● Texto fornecido
Esta, aliás, é a mesma posição adotada pelo Superior Tribunal de Justiça, que entendeu haver caráter indenizatório dos juros de mora:

“A questão é simples e está ligada à natureza jurídica dos juros moratórios, que a partir do novo Código Civil não mais deixou espaço para especulações, na medida em que está expressa a natureza indenizatória dos juros de mora.”7

Nesse passo, é importante lembrar que as taxas de juros devem sempre ser vinculadas ao seu critério instituidor.

Em outras palavras, os juros de mora devem ter caráter exclusivamente indenizatório. Caso contrário, adotaria uma feição punitiva, que no direito tributário, como as previstas nas multas de mora, que se prestam para punir o Contribuinte inadimplente ou impontual.

Igor Mauler Santiago aponta que:

“Não se trata decerto de pedir ao Judiciário que fixe taxa de juros de mora compatível com a realidade (atuação como legislador positivo), mas apenas que nulifique as taxas claramente desvinculadas dela (atuação como legislador negativo), o que restaurará automaticamente o regime da Lei estadual 10.175/98, a qual não por acaso optava pela Selic.”8

Com efeito, nada justifica taxas ao redor dos 40%, como as que tem cobrado e pretende continuar a cobrar o Estado de São Paulo, tanto mais quando se lembra que, ao lado dos juros, exigem-se ainda multas de mora em percentuais sempre expressivos, e que cabe exclusivamente a estas, e nunca aos juros, a função de punir o contribuinte inadimplente ou impontual.”9

Sacha Calmon, lastreado na jurisprudência do Supremo Tribunal Federal, ensina:

“Discute-se muito na doutrina a natureza jurídica da multa aplicada por falta, insuficiência ou intempestividade no pagamento do tributo.

O ponto de interesse da quaestio juris está na discussão sobre se é punitiva ou ressarcitória a ‘multa moratória’ (a que sanciona o descumprimento da obrigação tributária principal).

Vamos nos impor — pelo caráter limitado dessa dissertação — o dever de não adentrar a doutrina pátria e peregrina a respeito do assunto.

● Dados registrados
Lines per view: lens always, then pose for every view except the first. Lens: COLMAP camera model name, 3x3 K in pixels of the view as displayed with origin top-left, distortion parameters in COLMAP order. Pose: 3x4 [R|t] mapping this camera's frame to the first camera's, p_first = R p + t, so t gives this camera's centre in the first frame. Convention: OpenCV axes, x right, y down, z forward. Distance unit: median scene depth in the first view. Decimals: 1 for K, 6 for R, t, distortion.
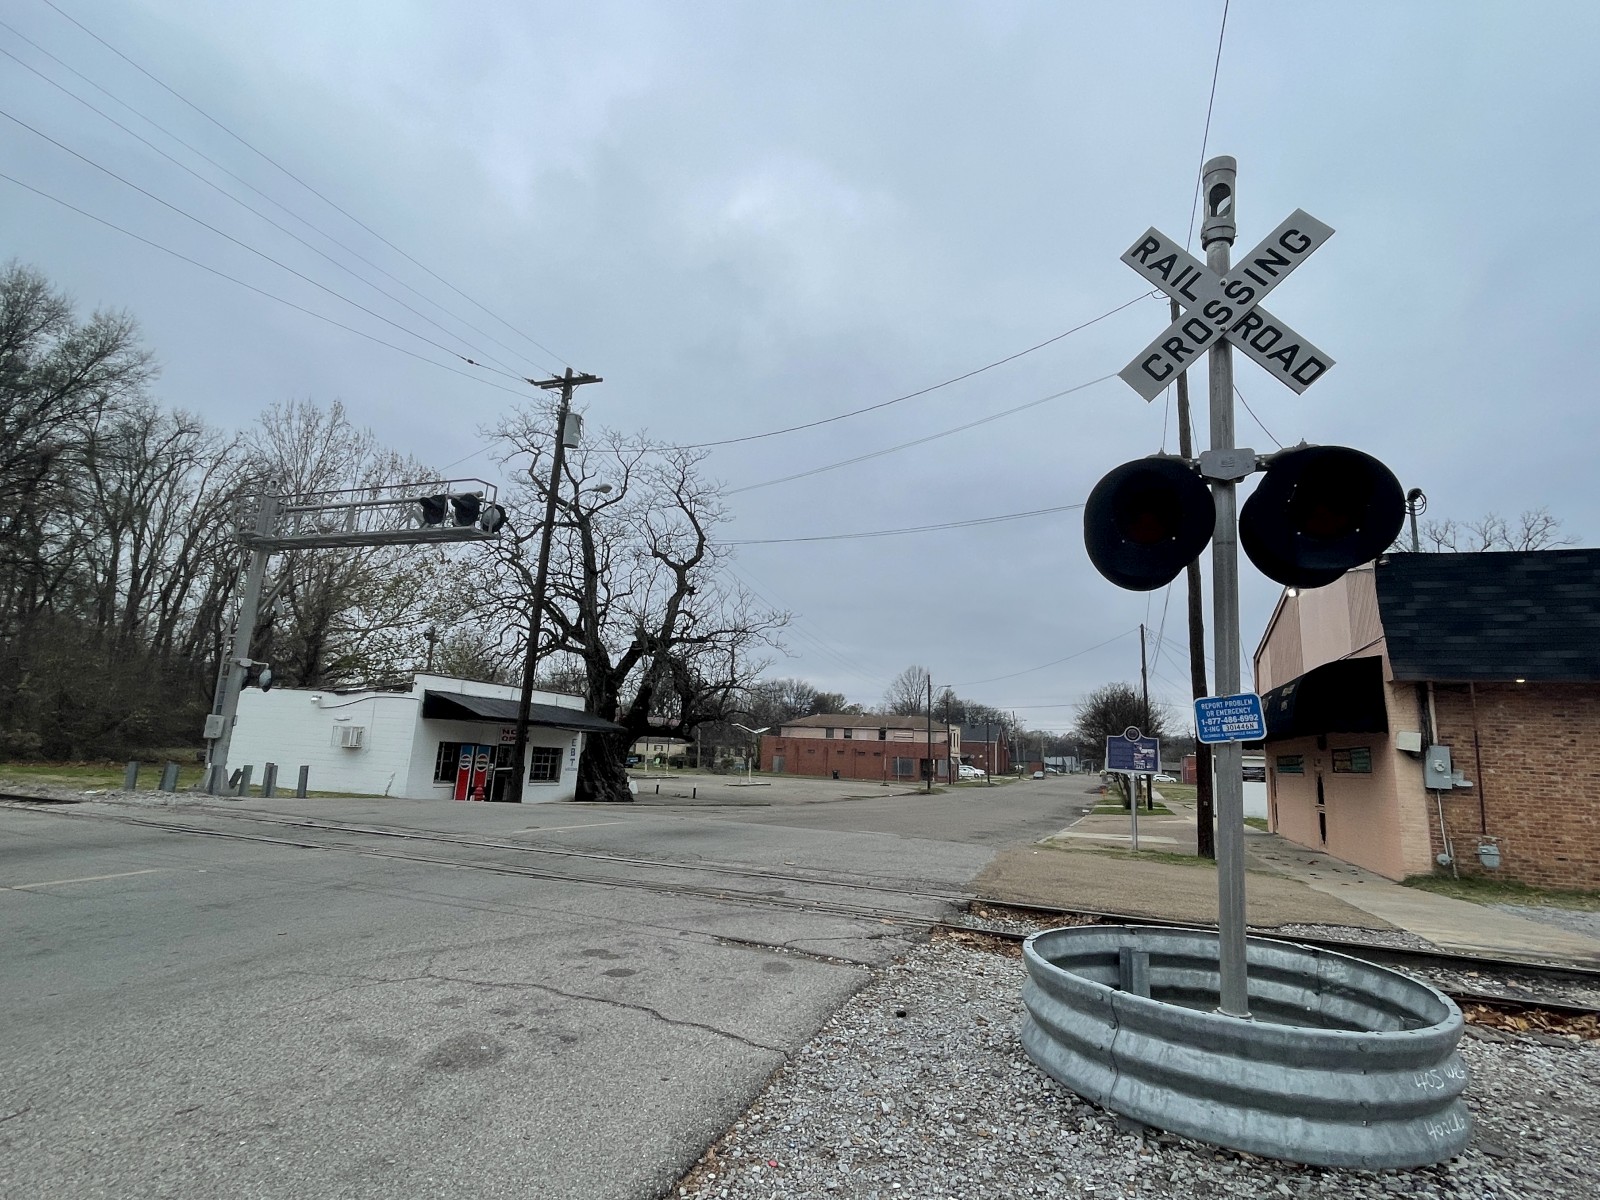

● Tarefa 1
No texto sobre juros de mora, por qual taxa optava a Lei estadual 10.175/98?
● Tarefa 2
Transcreva do texto sobre juros de mora o trecho que se inicia com as palavras "Sacha Calmon, lastreado" e se encerra com "respeito do assunto.".

● Resposta 1
Pela Selic.

● Resposta 2
Sacha Calmon, lastreado na jurisprudência do Supremo Tribunal Federal, ensina:

“Discute-se muito na doutrina a natureza jurídica da multa aplicada por falta, insuficiência ou intempestividade no pagamento do tributo.

O ponto de interesse da quaestio juris está na discussão sobre se é punitiva ou ressarcitória a ‘multa moratória’ (a que sanciona o descumprimento da obrigação tributária principal).

Vamos nos impor — pelo caráter limitado dessa dissertação — o dever de não adentrar a doutrina pátria e peregrina a respeito do assunto.